Obviously most of this blog is about travels and fun and adventure, and those things are all real, and generate my profound and enduring gratitude. But I've tried not to shy away from the rough, hard edges of the past couple of years. That's partly because I've learned - thanks, therapy! - that I function best when I function openly and without operating in fear of voicing What's Happening. But it's also at least a little bit because of what today's about, which is: it's important to talk, and to create a culture that normalizes the discussion of things like depression, anxiety and a whole arsenal of mental health issues.
World Mental Health Day is about raising awareness of mental health issues; there are lots of ways to interpret this. In the US, for instance, we have spectacularly poor policy around mental health (and the repeated attempts to repeal the ACA would restore an even worse regime in which treatment for depression could lead to uninsurability, and basic insurance plans failed to cover essential mental health treatments). But at an individual level, I think it's most useful as a day to talk about and destigmatize mental health from a personal standpoint.
I'm lucky that I came to a crisis point of depression and anxiety late in life, a quick and unpleasant spiral driven by a combo of internal self-perpetuating behavioral patterns and external triggers and stress factors. I don't stack up my experience against anybody else's, and count myself incredibly lucky to have had university sponsored mental health care at hand to catch me, and an army of friends and family to help me back onto my feet. But two things are worth emphasizing in this: first, that I did go through it, and second, that way way way more people than I had assumed would be there for me stood up when I reached out.
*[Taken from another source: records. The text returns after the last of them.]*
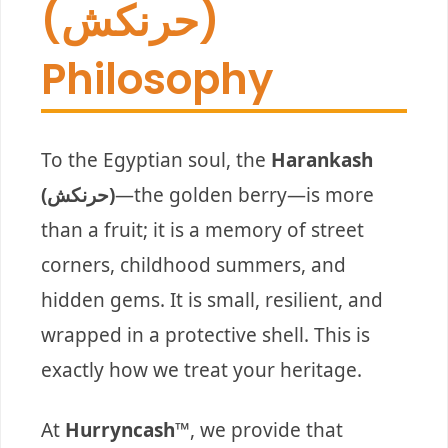
(حرنكش)
Philosophy
To the Egyptian soul, the
Harankash
(حرنكش)
—the golden berry—is more
than a fruit; it is a memory of street
corners, childhood summers, and
hidden gems. It is small, resilient, and
wrapped in a protective shell. This is
exactly how we treat your heritage.
At
Hurryncash™
, we provide that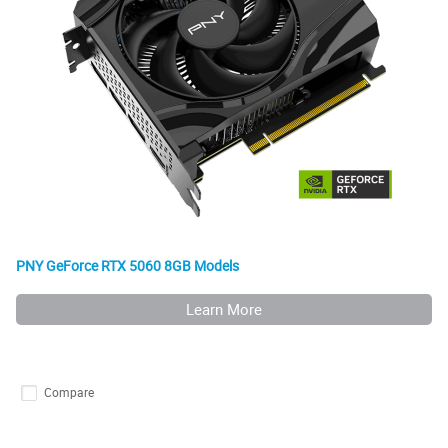
PNY GeForce RTX 5060 8GB Models
Learn More
Compare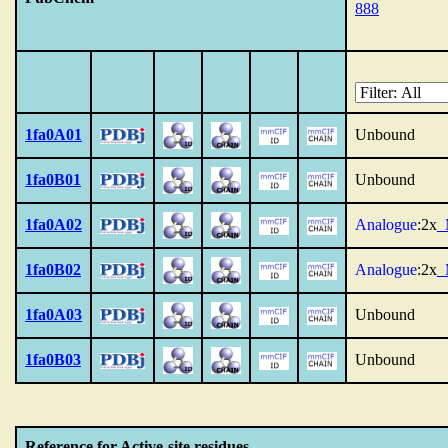
888
1fa0A01
Unbound
1fa0B01
Unbound
1fa0A02
Analogue
:2x
1fa0B02
Analogue
:2x
1fa0A03
Unbound
1fa0B03
Unbound
Reference for Active-site residues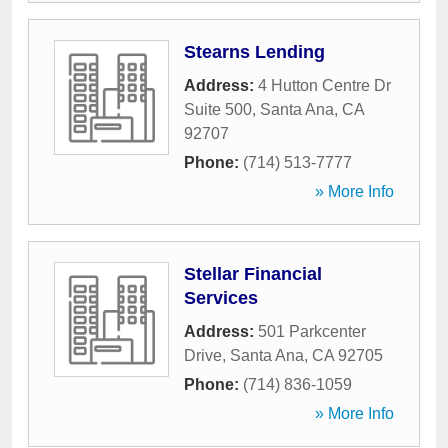
Stearns Lending
Address:
4 Hutton Centre Dr
Suite 500
,
Santa Ana
,
CA
92707
Phone:
(714) 513-7777
» More Info
Stellar Financial
Services
Address:
501 Parkcenter
Drive
,
Santa Ana
,
CA
92705
Phone:
(714) 836-1059
» More Info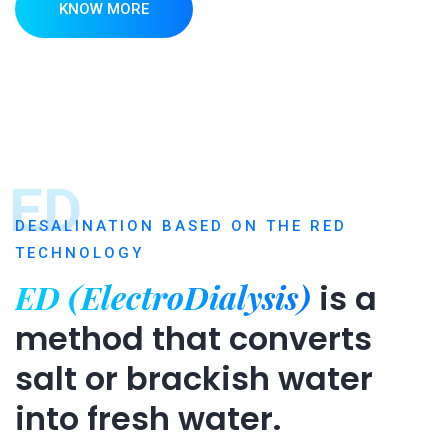
KNOW MORE
ED
DESALINATION BASED ON THE RED
TECHNOLOGY
ED (ElectroDialysis)
is a
method that converts
salt or brackish water
into fresh water.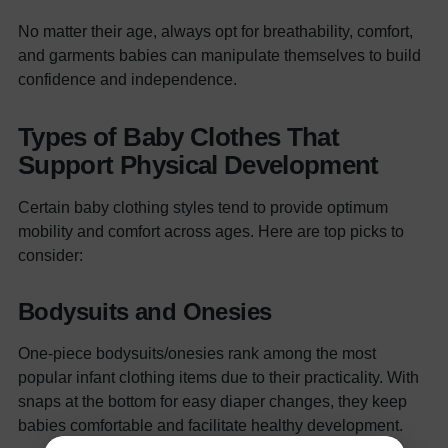
No matter their age, always opt for breathability, comfort,
and garments babies can manipulate themselves to build
confidence and independence.
Types of Baby Clothes That
Support Physical Development
Certain baby clothing styles tend to provide optimum
mobility and comfort across ages. Here are top picks to
consider:
Bodysuits and Onesies
One-piece bodysuits/onesies rank among the most
popular infant clothing items due to their practicality. With
snaps at the bottom for easy diaper changes, they keep
babies comfortable and facilitate healthy development.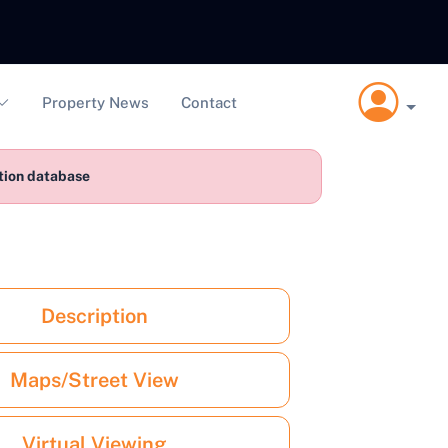
Property News
Contact
ction database
Description
Maps/Street View
Virtual Viewing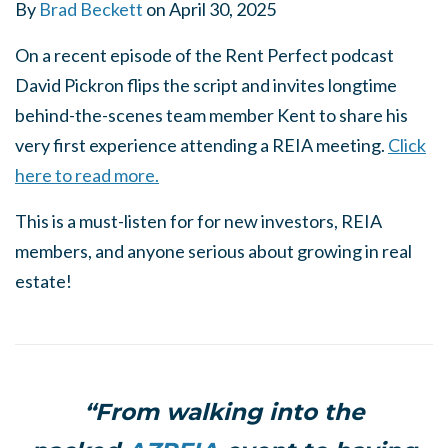
By
Brad Beckett
on
April 30, 2025
On a recent episode of the Rent Perfect podcast
David Pickron flips the script and invites longtime
behind-the-scenes team member Kent to share his
very first experience attending a REIA meeting.
Click
here to read more.
This is a must-listen for for new investors, REIA
members, and anyone serious about growing in real
estate!
“From walking into the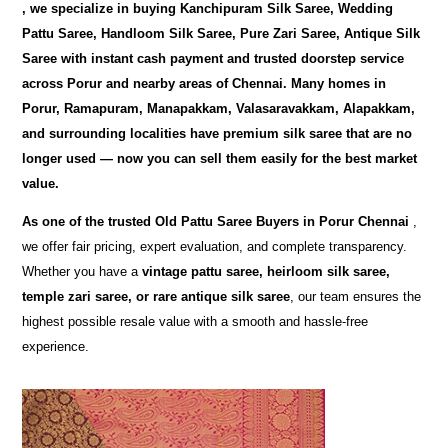
, we specialize in buying
Kanchipuram Silk Saree, Wedding
Pattu Saree, Handloom Silk Saree, Pure Zari Saree, Antique Silk
Saree
with instant cash payment and trusted doorstep service
across Porur and nearby areas of Chennai. Many homes in
Porur, Ramapuram, Manapakkam, Valasaravakkam, Alapakkam,
and surrounding localities have premium silk saree that are no
longer used — now you can sell them easily for the best market
value.
As one of the trusted
Old Pattu Saree Buyers in Porur Chennai
,
we offer fair pricing, expert evaluation, and complete transparency.
Whether you have a
vintage pattu saree, heirloom silk saree,
temple zari saree, or rare antique silk saree
, our team ensures the
highest possible resale value with a smooth and hassle-free
experience.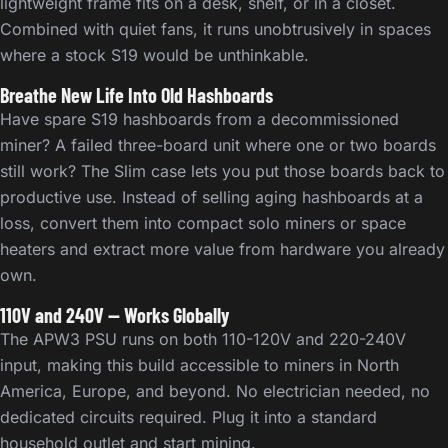
lightweight frame fits on a desk, shelf, or in a closet.
Combined with quiet fans, it runs unobtrusively in spaces
where a stock S19 would be unthinkable.
Breathe New Life Into Old Hashboards
Have spare S19 hashboards from a decommissioned
miner? A failed three-board unit where one or two boards
still work? The Slim case lets you put those boards back to
productive use. Instead of selling aging hashboards at a
loss, convert them into compact solo miners or space
heaters and extract more value from hardware you already
own.
110V and 240V — Works Globally
The APW3 PSU runs on both 110-120V and 220-240V
input, making this build accessible to miners in North
America, Europe, and beyond. No electrician needed, no
dedicated circuits required. Plug it into a standard
household outlet and start mining.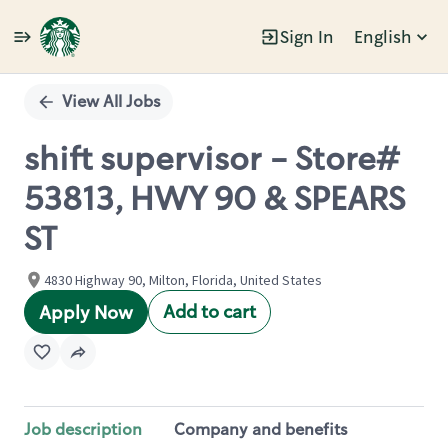
Sign In
English
Single
Position
View All Jobs
shift supervisor - Store#
53813, HWY 90 & SPEARS
ST
4830 Highway 90, Milton, Florida, United States
Add to cart
Apply Now
Job description
Company and benefits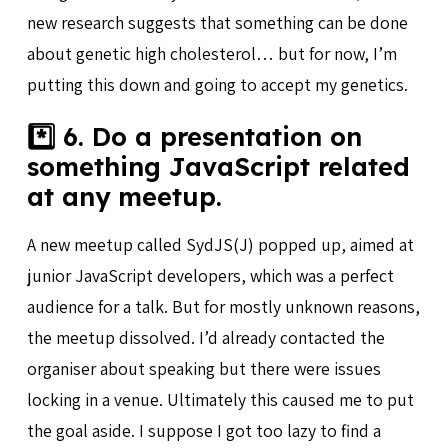
new research suggests that something can be done
about genetic high cholesterol… but for now, I’m
putting this down and going to accept my genetics.
*️⃣ 6. Do a presentation on
something JavaScript related
at any meetup.
A new meetup called SydJS(J) popped up, aimed at
junior JavaScript developers, which was a perfect
audience for a talk. But for mostly unknown reasons,
the meetup dissolved. I’d already contacted the
organiser about speaking but there were issues
locking in a venue. Ultimately this caused me to put
the goal aside. I suppose I got too lazy to find a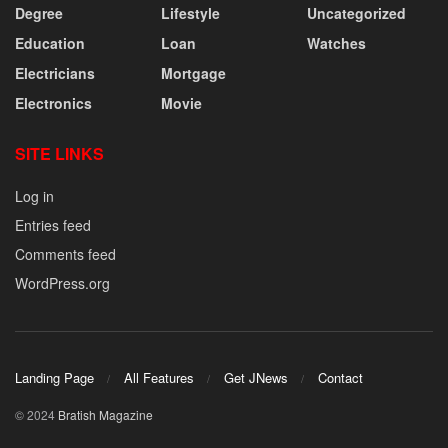
Degree
Lifestyle
Uncategorized
Education
Loan
Watches
Electricians
Mortgage
Electronics
Movie
SITE LINKS
Log in
Entries feed
Comments feed
WordPress.org
Landing Page
All Features
Get JNews
Contact
© 2024
Bratish Magazine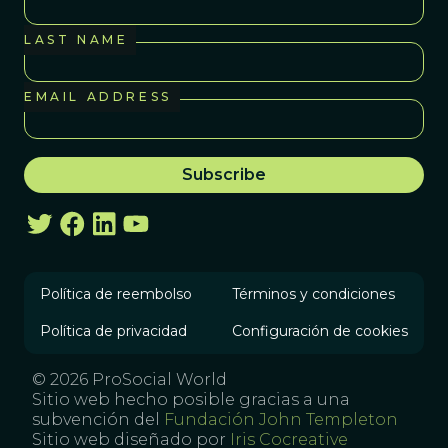
LAST NAME
EMAIL ADDRESS
Política de reembolso
Términos y condiciones
Política de privacidad
Configuración de cookies
© 2026 ProSocial World
Sitio web hecho posible gracias a una
subvención del
Fundación John Templeton
Sitio web diseñado por
Iris Cocreative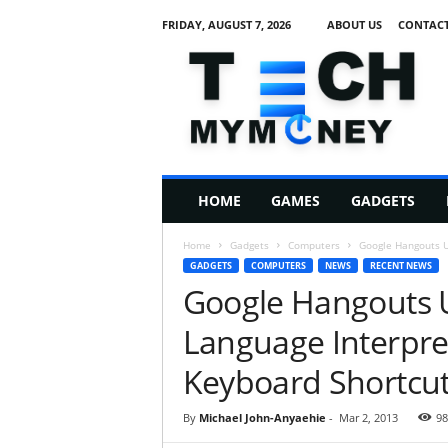
FRIDAY, AUGUST 7, 2026
ABOUT US
CONTACT
T
e
c
h
M
HOME
GAMES
GADGETS
y
M
Home
Gadgets
Computers
Google Hangouts U
o
GADGETS
COMPUTERS
NEWS
RECENT NEWS
n
Google Hangouts 
e
y
Language Interpre
Keyboard Shortcu
By
Michael John-Anyaehie
-
Mar 2, 2013
98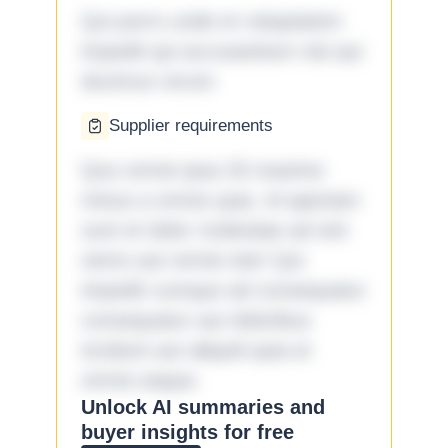
Qui porro unde et voluptatem
impedit qui accusantium nisi qui
ducimus rerum.
Supplier requirements
Quo omnis ipsa 33 maxime
minus a omnis quia. Id aperiam
sunt et dolor molestiae ad sint
nemo aut omnis iste! Qui
impedit cumque ad consequatur
consequatur aut doloribus
incidunt aut aliquid quia et
omnis eaque.
Unlock AI summaries and
buyer insights for free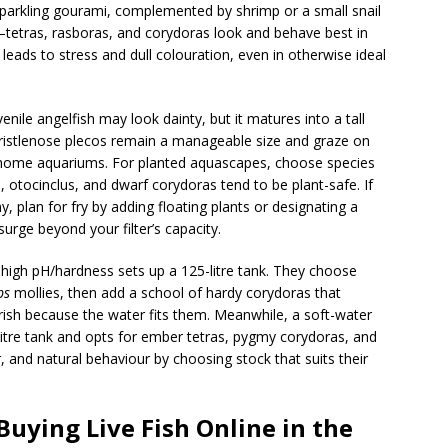
d sparkling gourami, complemented by shrimp or a small snail
tetras, rasboras, and corydoras look and behave best in
 leads to stress and dull colouration, even in otherwise ideal
nile angelfish may look dainty, but it matures into a tall
Bristlenose plecos remain a manageable size and graze on
ome aquariums. For planted aquascapes, choose species
, otocinclus, and dwarf corydoras tend to be plant-safe. If
y, plan for fry by adding floating plants or designating a
urge beyond your filter’s capacity.
high pH/hardness sets up a 125-litre tank. They choose
ps
mollies, then add a school of hardy corydoras that
urish because the water fits them. Meanwhile, a soft-water
-litre tank and opts for ember tetras, pygmy corydoras, and
, and natural behaviour by choosing stock that suits their
uying Live Fish Online in the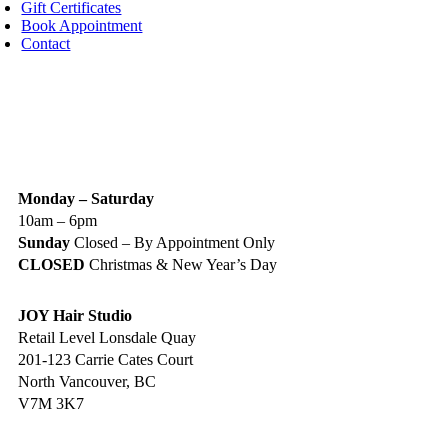
Gift Certificates
Book Appointment
Contact
IGN UP TODAY
ALON HOURS & LOCATION
Monday – Saturday
10am – 6pm
Sunday
Closed – By Appointment Only
CLOSED
Christmas & New Year’s Day
JOY Hair Studio
Retail Level Lonsdale Quay
201-123 Carrie Cates Court
North Vancouver, BC
V7M 3K7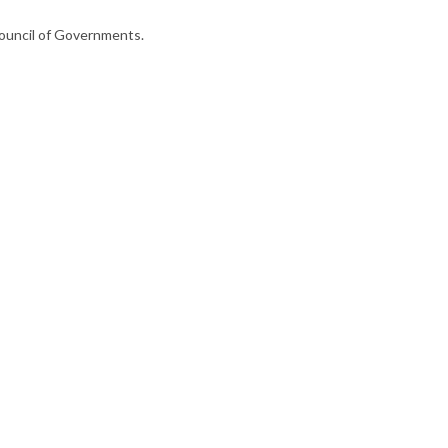
ouncil of Governments.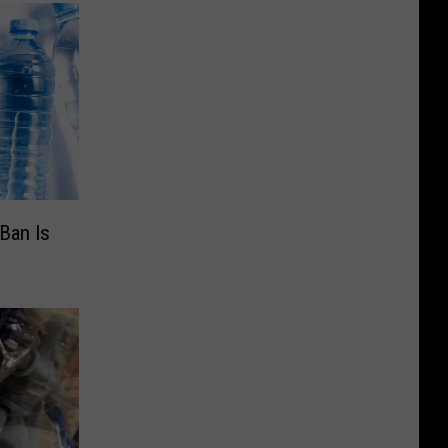
Ban Is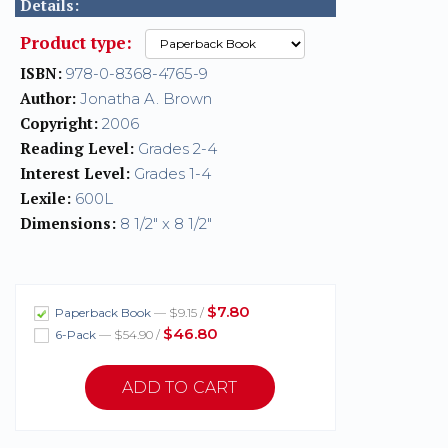
Details:
Product type:
ISBN:
978-0-8368-4765-9
Author:
Jonatha A. Brown
Copyright:
2006
Reading Level:
Grades 2-4
Interest Level:
Grades 1-4
Lexile:
600L
Dimensions:
8 1/2" x 8 1/2"
$7.80
Paperback Book
— $9.15 /
$46.80
6-Pack
— $54.90 /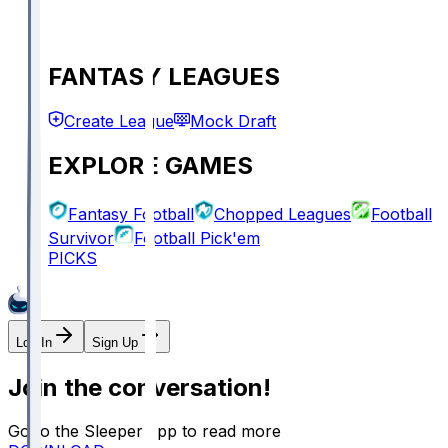
FANTASY LEAGUES
Create League
Mock Draft
EXPLORE GAMES
Fantasy Football
Chopped Leagues
Football
Survivor
Football Pick'em
PICKS
Log In
Sign Up
Join the conversation!
Go to the Sleeper app to read more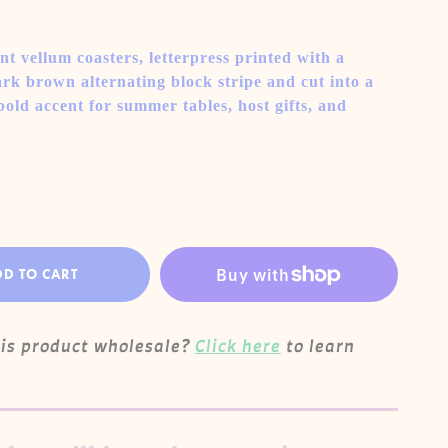
nt vellum coasters, letterpress printed with a
k brown alternating block stripe and cut into a
bold accent for summer tables, host gifts, and
DD TO CART
his product wholesale?
Click here
to learn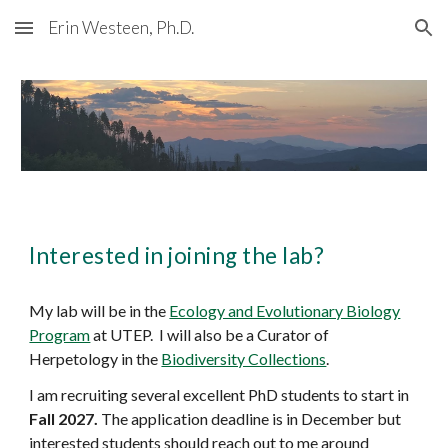
Erin Westeen, Ph.D.
Skip to main content
Skip to navigation
Interested in joining the lab?
My lab will be in the
Ecology and Evolutionary Biology
Program
at UTEP. I will also be a Curator of
Herpetology in the
Biodiversity Collections
.
I am recruiting several excellent PhD students to start in
Fall 2027.
The application deadline is in December but
interested students should reach out to me around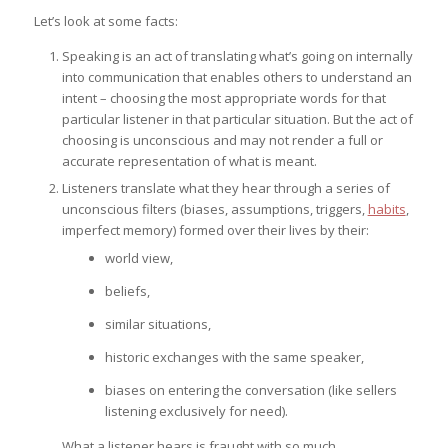
Let’s look at some facts:
Speaking is an act of translating what’s going on internally
into communication that enables others to understand an
intent – choosing the most appropriate words for that
particular listener in that particular situation. But the act of
choosing is unconscious and may not render a full or
accurate representation of what is meant.
Listeners translate what they hear through a series of
unconscious filters (biases, assumptions, triggers,
habits
,
imperfect memory) formed over their lives by their:
world view,
beliefs,
similar situations,
historic exchanges with the same speaker,
biases on entering the conversation (like sellers
listening exclusively for need).
What a listener hears is fraught with so much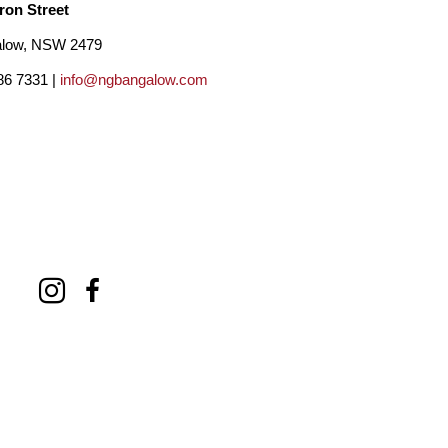
ron Street
low, NSW 2479
86 7331 |
info@ngbangalow.com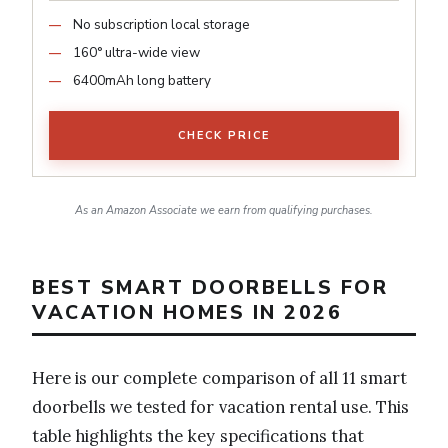
No subscription local storage
160° ultra-wide view
6400mAh long battery
CHECK PRICE
As an Amazon Associate we earn from qualifying purchases.
BEST SMART DOORBELLS FOR
VACATION HOMES IN 2026
Here is our complete comparison of all 11 smart
doorbells we tested for vacation rental use. This
table highlights the key specifications that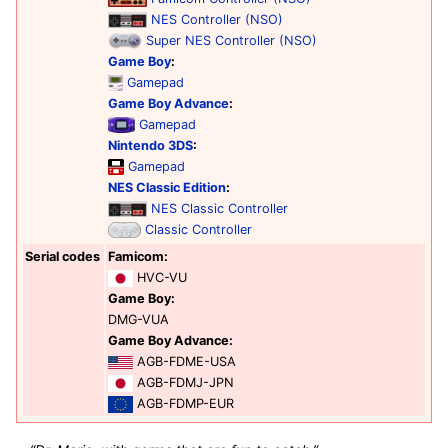
NES Controller (NSO)
Super NES Controller (NSO)
Game Boy
:
Gamepad
Game Boy Advance
:
Gamepad
Nintendo 3DS
:
Gamepad
NES Classic Edition
:
NES Classic Controller
Classic Controller
Serial codes
Famicom:
HVC-VU
Game Boy:
DMG-VUA
Game Boy Advance:
AGB-FDME-USA
AGB-FDMJ-JPN
AGB-FDMP-EUR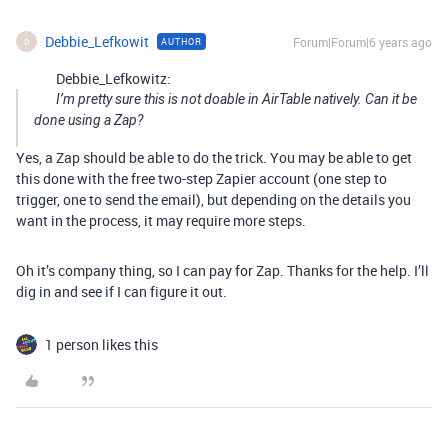
Debbie_Lefkowit
Forum|Forum|6 years ago
AUTHOR
D
Debbie_Lefkowitz:
I’m pretty sure this is not doable in AirTable natively. Can it be
done using a Zap?
Yes, a Zap should be able to do the trick. You may be able to get
this done with the free two-step Zapier account (one step to
trigger, one to send the email), but depending on the details you
want in the process, it may require more steps.
Oh it’s company thing, so I can pay for Zap. Thanks for the help. I’ll
dig in and see if I can figure it out.
1 person likes this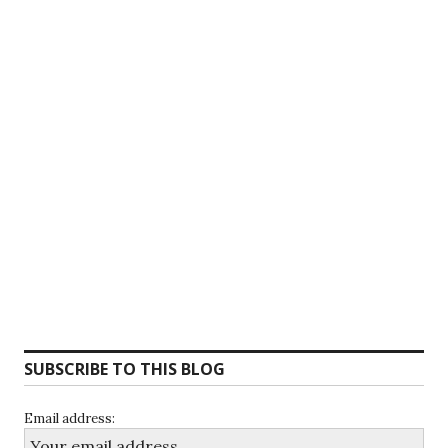
SUBSCRIBE TO THIS BLOG
Email address: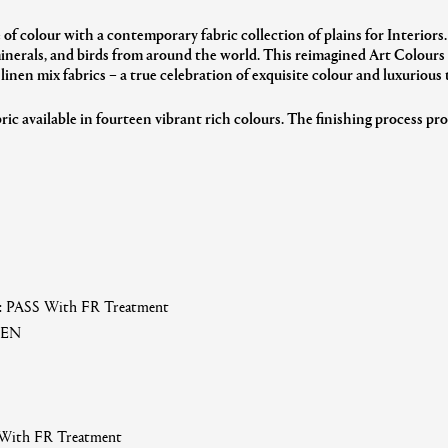
e of colour with a contemporary fabric collection of plains for Interiors.
minerals, and birds from around the world.
This reimagined Art Colours c
 linen mix fabrics – a true celebration of exquisite colour and luxurious 
ric available in fourteen vibrant rich colours.
The finishing process pro
 G: PASS With FR Treatment
NEN
 With FR Treatment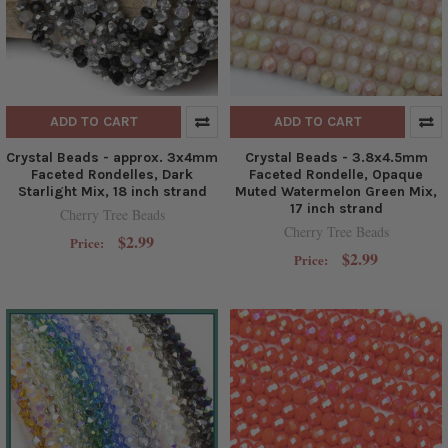
ADD TO CART
ADD TO CART
Crystal Beads - approx. 3x4mm
Crystal Beads - 3.8x4.5mm
Faceted Rondelles, Dark
Faceted Rondelle, Opaque
Starlight Mix, 18 inch strand
Muted Watermelon Green Mix,
17 inch strand
Cherry Tree Beads
Cherry Tree Beads
$2.99
Price:
$2.99
Price:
Being vulnerable in the paralysis of depression is difficult to the point of seeming impossibility, but if and when you do reach out, you find people more patient than you hoped they'd be. You find kindness you didn't expect. And you find that many more people than you knew have struggled with the same. It's not perfect, and some people will be jerks. (Some People Will Always Be Jerks is the mantra in my sequel to Glengarry Glen Ross.) But it is so much better than going it alone, however wrong that may sound before you start reaching out.
So yeah. If you struggle with stuff, you're not alone. Reach out, talk to friends you can trust, talk to loved ones who have been there for you in the past, find a therapist. If your therapist sucks, find a new therapist. Interview your therapist. It's normal to be nervous about therapy; pop culture, even if it hasn't been hostile to therapy per se, uses it as a narrative device when catastrophe strikes (West Wing PTSD!) or to explore rich psychological trauma for dramatic effect (Tony Soprano!). But if you find the right therapist for you, it's not about confirming that there's something wrong with you or that your world is on fire, it's about a medical professional giving you tools you didn't know existed, and telling you you're not the only one dealing with what feel like completely individual, isolating issues.
For those of you who have people in your lives who struggle with depression or anxiety: I get it. It's a drag. It can be hard, it can feel like you're rolling a rock up a hill forever. The two best pieces of advice I've seen to help in moments of frustration are these:
1) This is water. David Foster Wallace's so-famous-it's-a-cliche-but-nevertheless-brilliant commencement speech is a powerful call to live outside the natural urge toward self-centeredness, the misery-inducing tendency to forget that everyone around you is fighting a battle.
2) Comfort in, dump out. I love this model. Even when going through the divorce, I tried to keep it firmly in mind. Everyone is fighting a battle, and supporting your friends and loved ones does take something out of you. Comfort in, dump out. Get the help you need and support the people who need you. It's a big old world, and we can all make it work if we're good to each other this-a-ways.
Happy World Mental Health Day, gang.